We hear references to masturbation, oral fixation and a "castration complex."
Freud famously made sex the center of his psychoanalysis. Sex is indeed an important topic here, and the debaters concentrate especially on homosexuality. While Freud argues that there's nothing wrong with homosexual relationships, and that sex should not be hindered, Lewis argues otherwise.
Throughout the film, it's fairly obvious that his own daughter is in a lesbian relationship-one that Freud refuses to acknowledge. And he uncomfortably acknowledges to Lewis that, in his own field of psychoanalysis, lesbian tendencies are inherently related to the woman's relationship with her father.

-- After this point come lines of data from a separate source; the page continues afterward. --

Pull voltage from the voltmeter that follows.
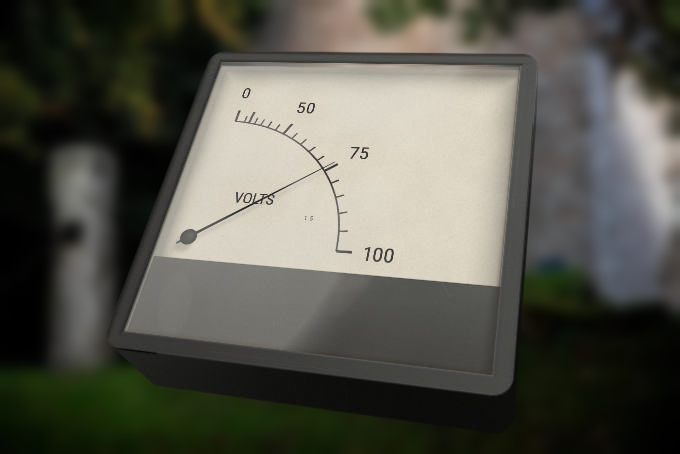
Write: 75 V
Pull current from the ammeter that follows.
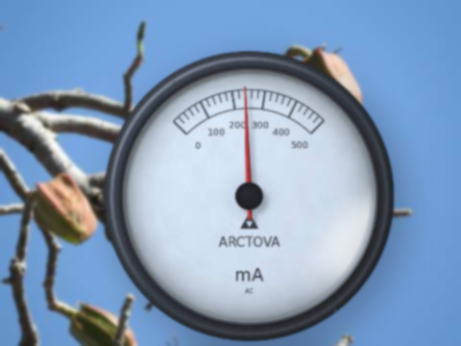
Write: 240 mA
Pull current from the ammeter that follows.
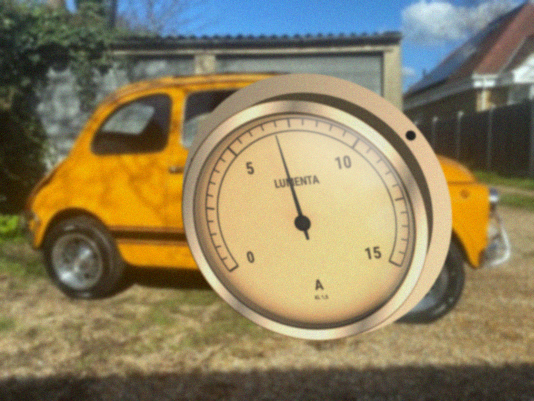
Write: 7 A
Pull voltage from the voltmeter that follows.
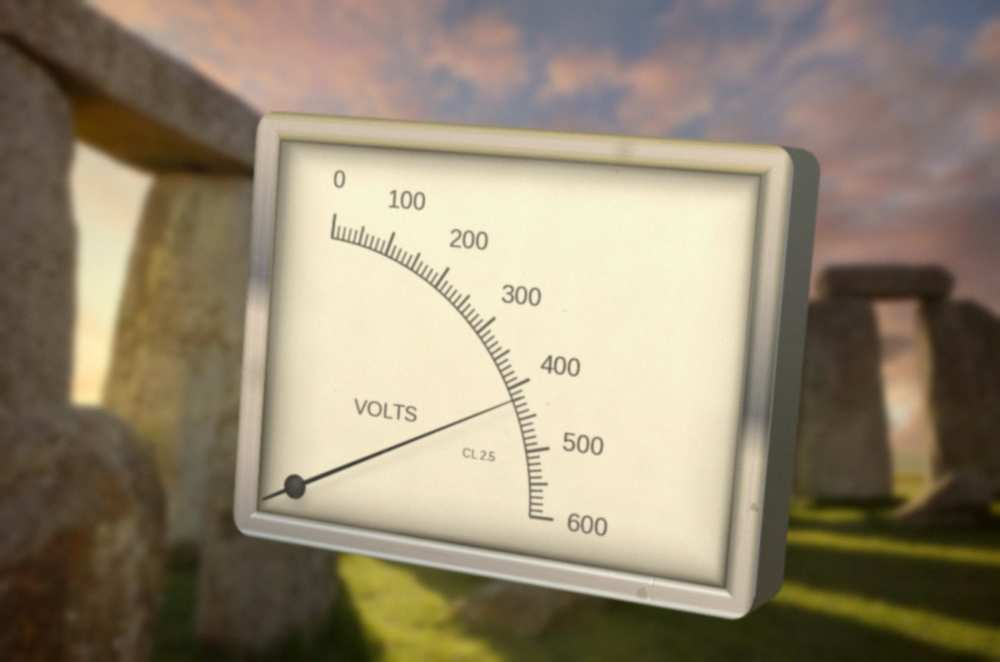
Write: 420 V
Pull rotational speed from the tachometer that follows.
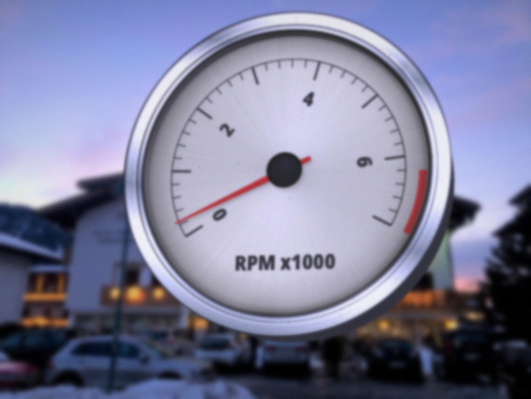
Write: 200 rpm
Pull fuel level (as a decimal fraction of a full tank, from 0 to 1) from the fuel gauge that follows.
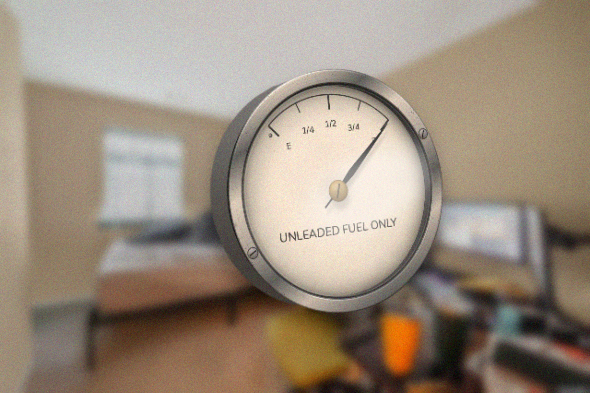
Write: 1
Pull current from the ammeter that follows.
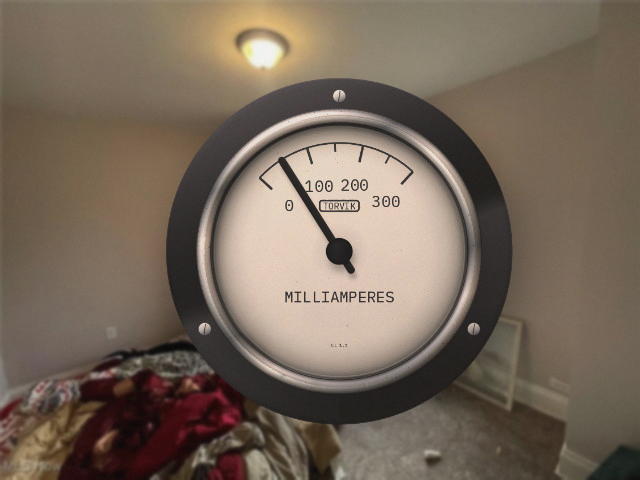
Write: 50 mA
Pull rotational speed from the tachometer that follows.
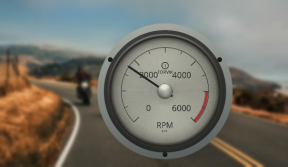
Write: 1750 rpm
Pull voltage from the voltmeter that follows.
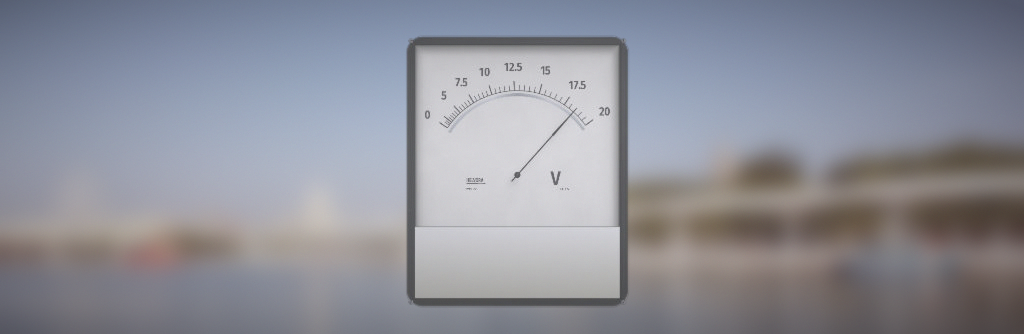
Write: 18.5 V
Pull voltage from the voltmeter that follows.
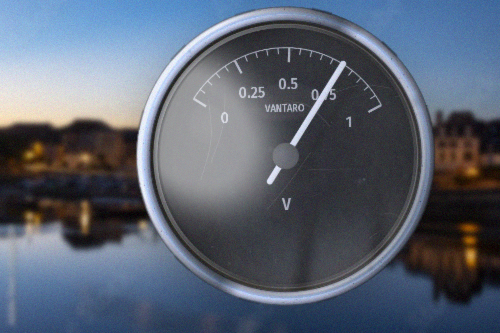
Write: 0.75 V
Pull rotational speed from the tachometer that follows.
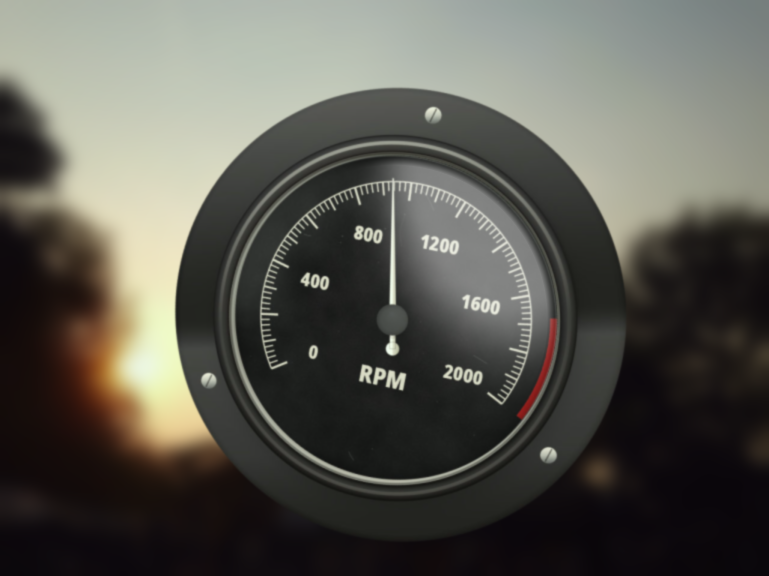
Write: 940 rpm
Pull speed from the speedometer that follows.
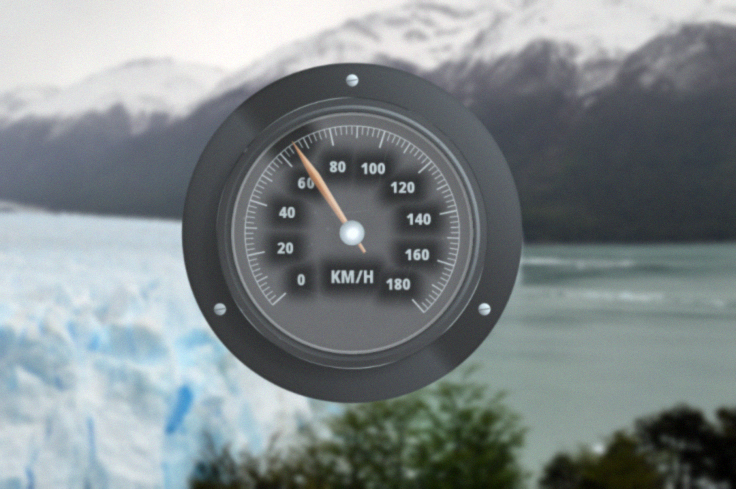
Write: 66 km/h
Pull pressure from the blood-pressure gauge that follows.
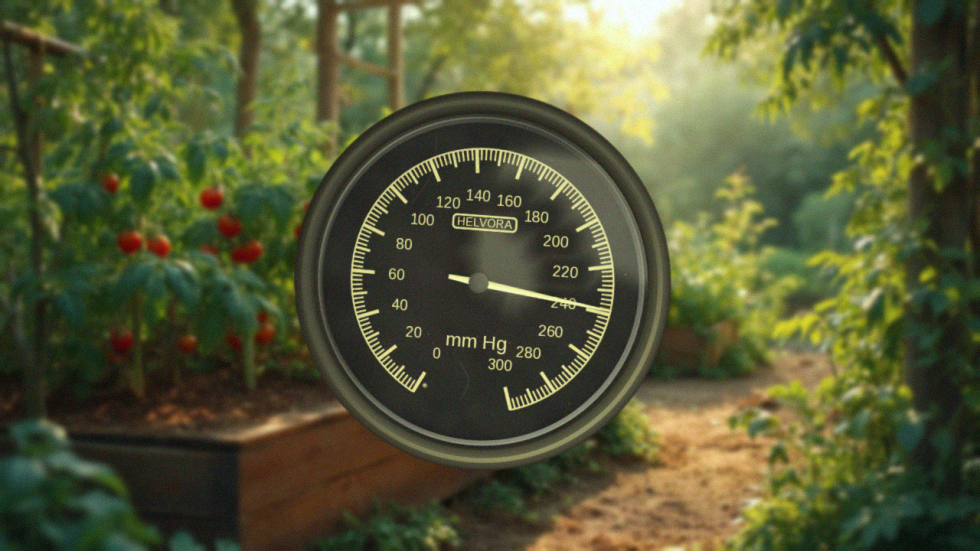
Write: 238 mmHg
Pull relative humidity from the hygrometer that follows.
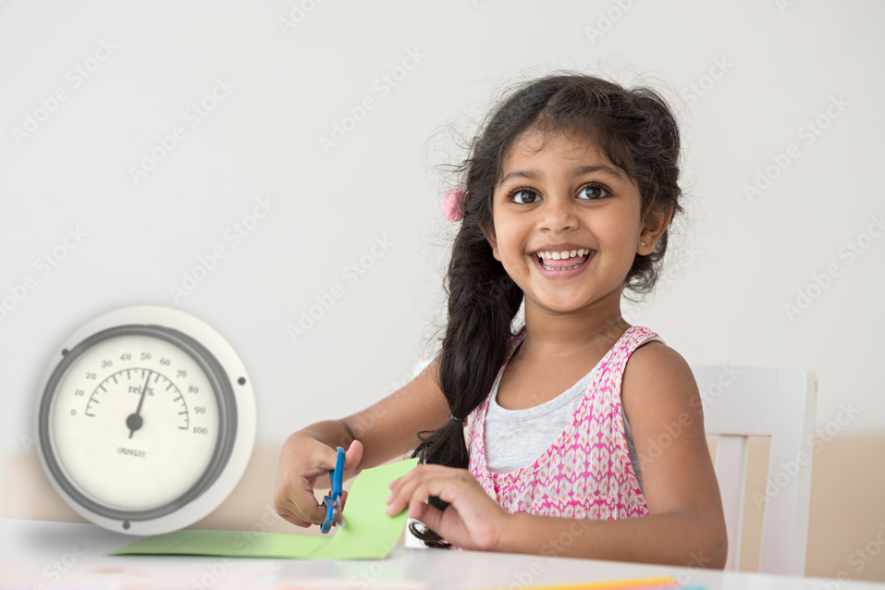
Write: 55 %
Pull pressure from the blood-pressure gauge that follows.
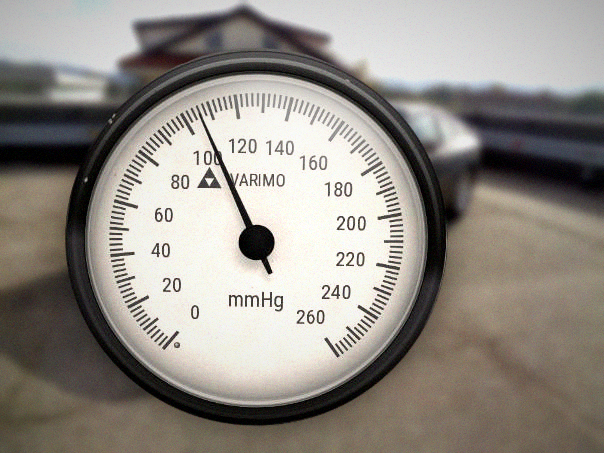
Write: 106 mmHg
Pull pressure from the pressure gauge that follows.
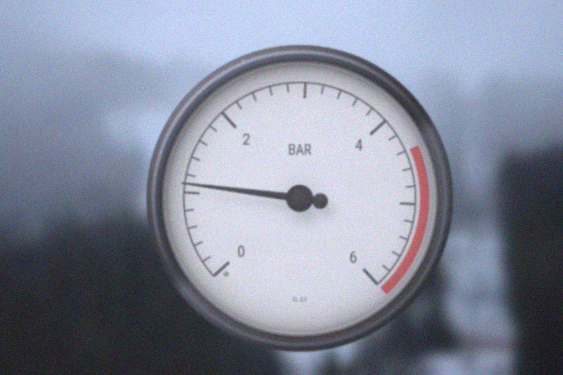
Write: 1.1 bar
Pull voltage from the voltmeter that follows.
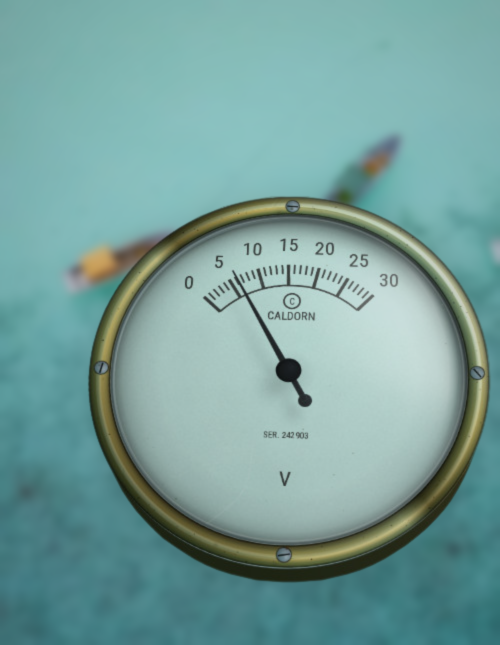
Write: 6 V
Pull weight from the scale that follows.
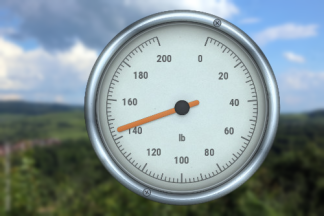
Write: 144 lb
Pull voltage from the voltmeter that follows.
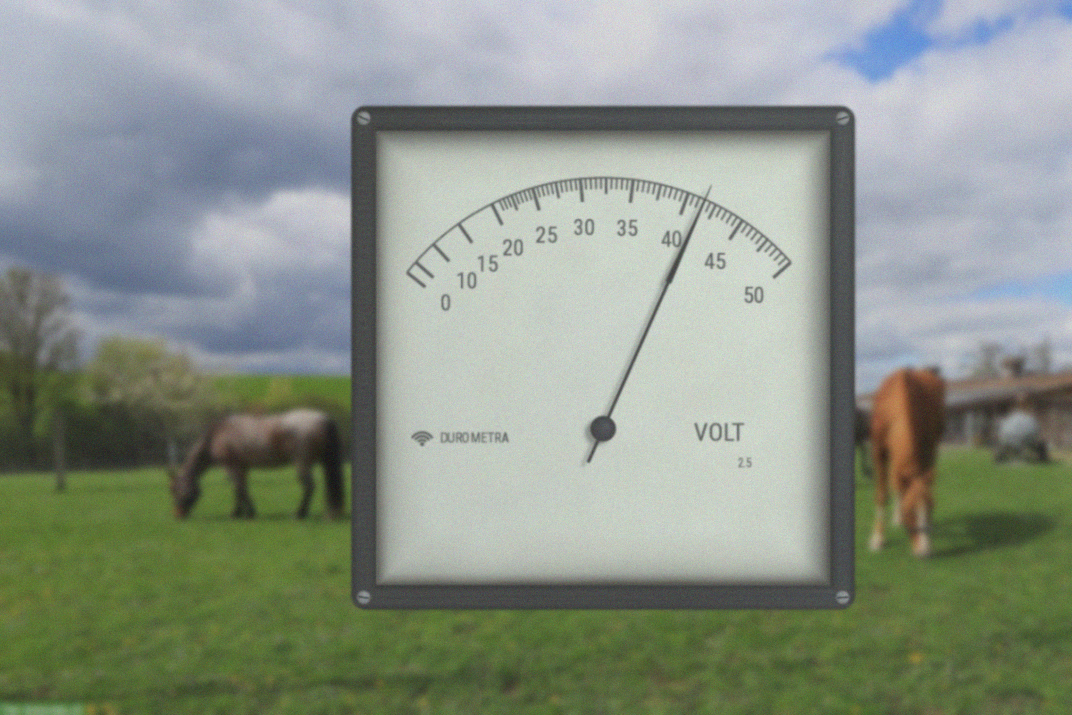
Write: 41.5 V
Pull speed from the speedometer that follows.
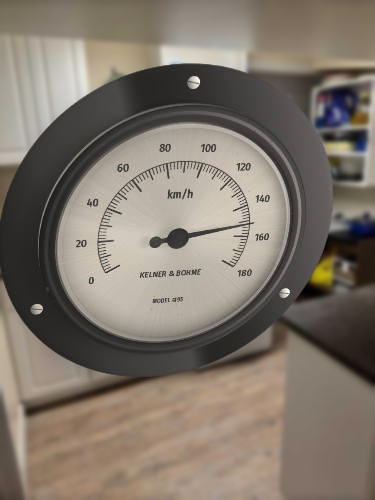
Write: 150 km/h
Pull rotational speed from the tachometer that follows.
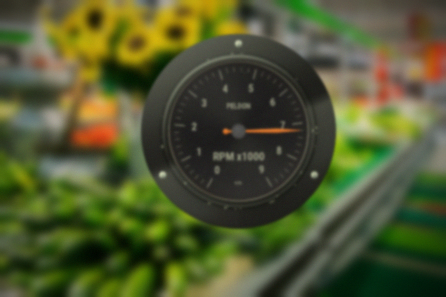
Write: 7200 rpm
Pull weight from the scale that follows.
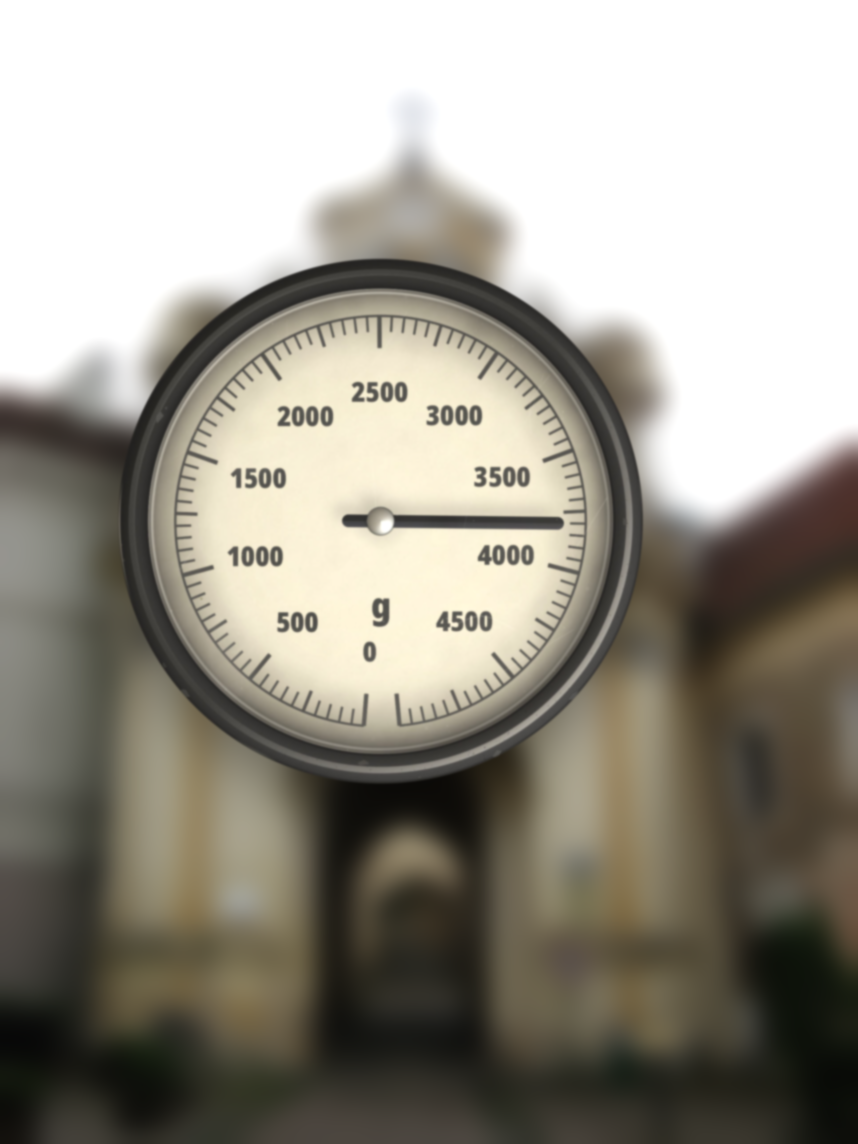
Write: 3800 g
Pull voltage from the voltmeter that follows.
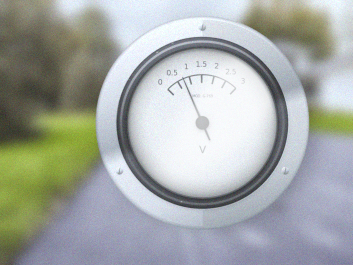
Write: 0.75 V
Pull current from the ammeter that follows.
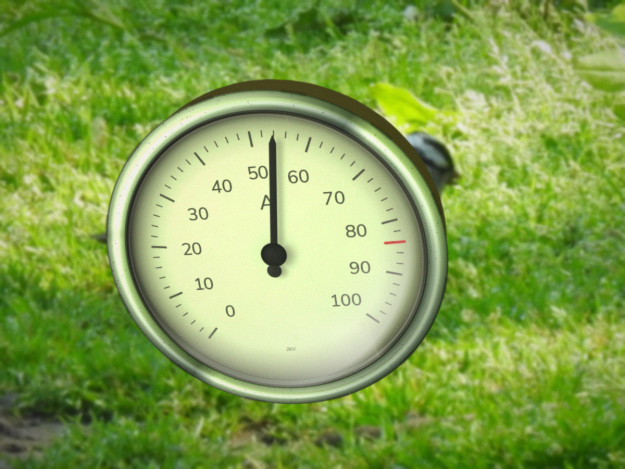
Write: 54 A
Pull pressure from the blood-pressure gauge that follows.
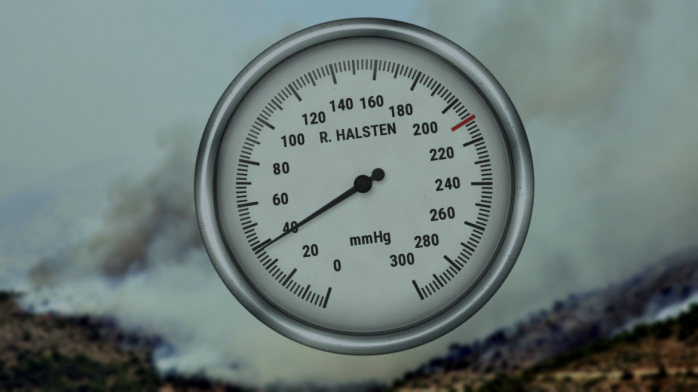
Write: 38 mmHg
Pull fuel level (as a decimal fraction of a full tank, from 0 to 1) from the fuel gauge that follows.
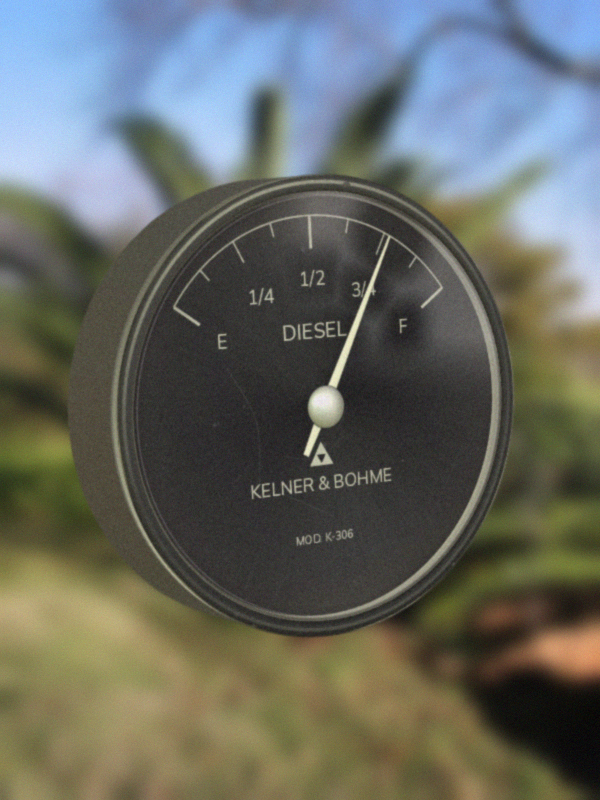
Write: 0.75
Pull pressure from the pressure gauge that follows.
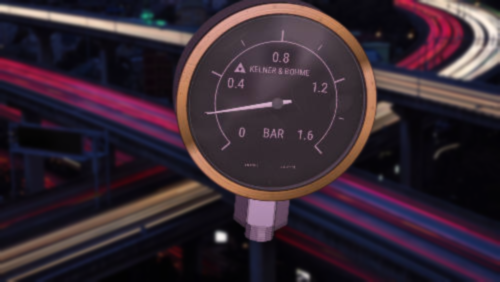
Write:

Freud himself seems to have an unhealthy attachment to Anna. When a male suitor comes to discuss courting his daughter, Freud rejects the matter, saying that Anna's much too young to "experience any sexual feelings." (By 1939, Anna is in her early 40s.) He insists that Anna's entire being be wrapped up in his well-being. Anna accepts this, for the most part, much to the annoyance of her apparent lover, Dorothy Burlingham. (We see the two hold hands at one point.)
When Anna tries to tell her father of her own erotically themed dreams, he tells her to stop-wanting to ignore their subtext. But he, too, dreams of Anna. We see a snippet of that dream or hallucination, where Anna and an androgynous other are both statues embracing in an intimate manner, with one covering Anna's breast with his/her hand.